▶ WORK ORDER
Exclude the images, then return every line below exactly as written.

▶ COLLECTED MATERIAL
----------

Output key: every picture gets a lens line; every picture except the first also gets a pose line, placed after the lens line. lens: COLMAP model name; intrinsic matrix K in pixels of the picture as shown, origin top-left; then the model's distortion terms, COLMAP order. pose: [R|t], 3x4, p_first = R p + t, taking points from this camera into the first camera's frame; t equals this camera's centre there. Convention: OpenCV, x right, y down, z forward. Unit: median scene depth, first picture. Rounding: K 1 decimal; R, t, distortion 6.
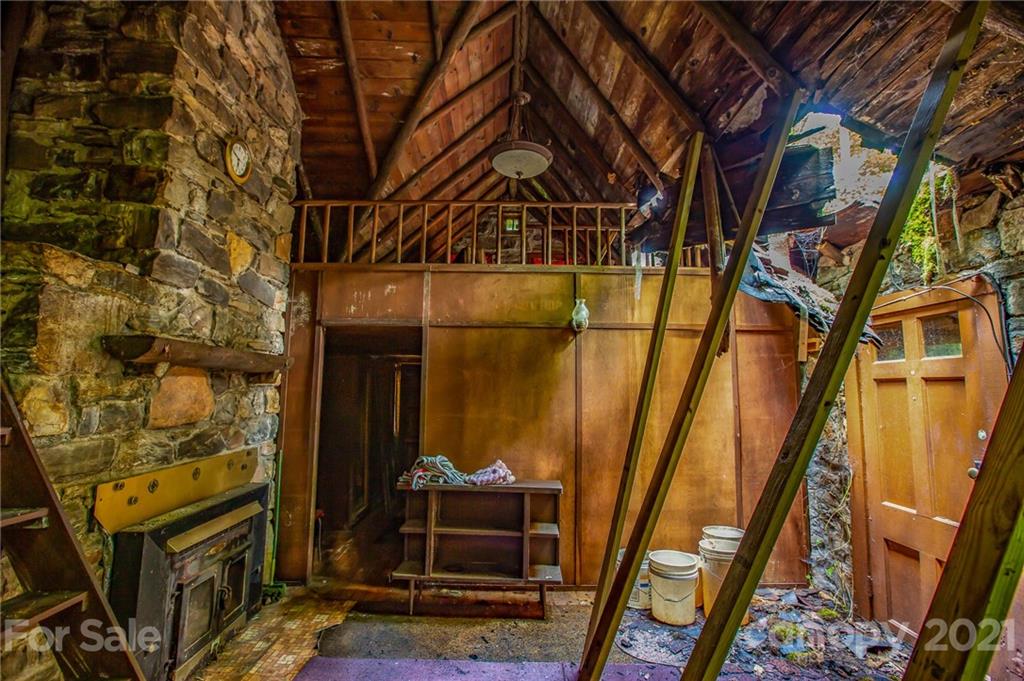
lens RADIAL K [[462.9, 0, 509.1], [0, 462.9, 334.2], [0, 0, 1]] dist [-0.048097, 0.014810]
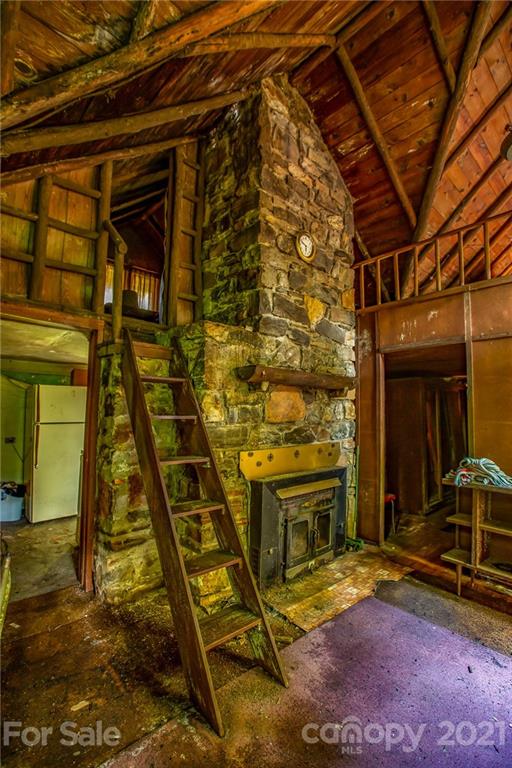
lens RADIAL K [[347.1, 0, 251.8], [0, 347.1, 387.4], [0, 0, 1]] dist [-0.048097, 0.014810]
pose [[0.653402, -0.052682, -0.755175, 0.113339], [0.087851, 0.996112, 0.006521, 0.052117], [0.751896, -0.070604, 0.655490, 0.099869]]
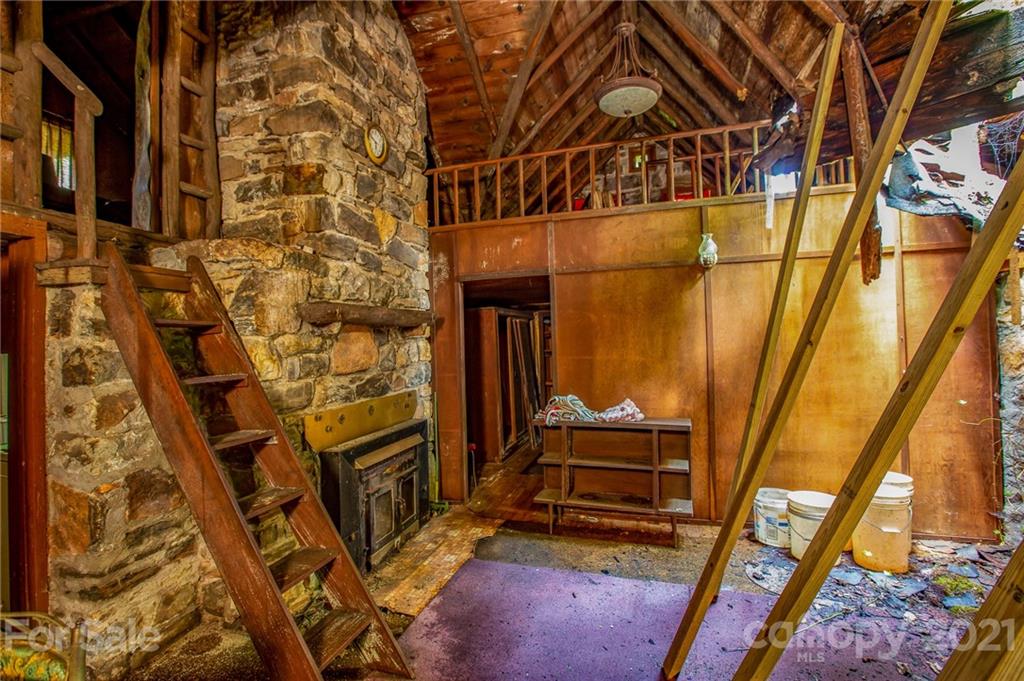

----------

▶ EXERCISE RESPONSE
Output key: every picture gets a lens line; every picture except the first also gets a pose line, placed after the lens line. lens: COLMAP model name; intrinsic matrix K in pixels of the picture as shown, origin top-left; then the model's distortion terms, COLMAP order. pose: [R|t], 3x4, p_first = R p + t, taking points from this camera into the first camera's frame; t equals this camera's centre there. Convention: OpenCV, x right, y down, z forward. Unit: median scene depth, first picture. Rounding: K 1 decimal; R, t, distortion 6.
lens RADIAL K [[462.9, 0, 509.1], [0, 462.9, 334.2], [0, 0, 1]] dist [-0.048097, 0.014810]
lens RADIAL K [[347.1, 0, 251.8], [0, 347.1, 387.4], [0, 0, 1]] dist [-0.048097, 0.014810]
pose [[0.653402, -0.052682, -0.755175, 0.113339], [0.087851, 0.996112, 0.006521, 0.052117], [0.751896, -0.070604, 0.655490, 0.099869]]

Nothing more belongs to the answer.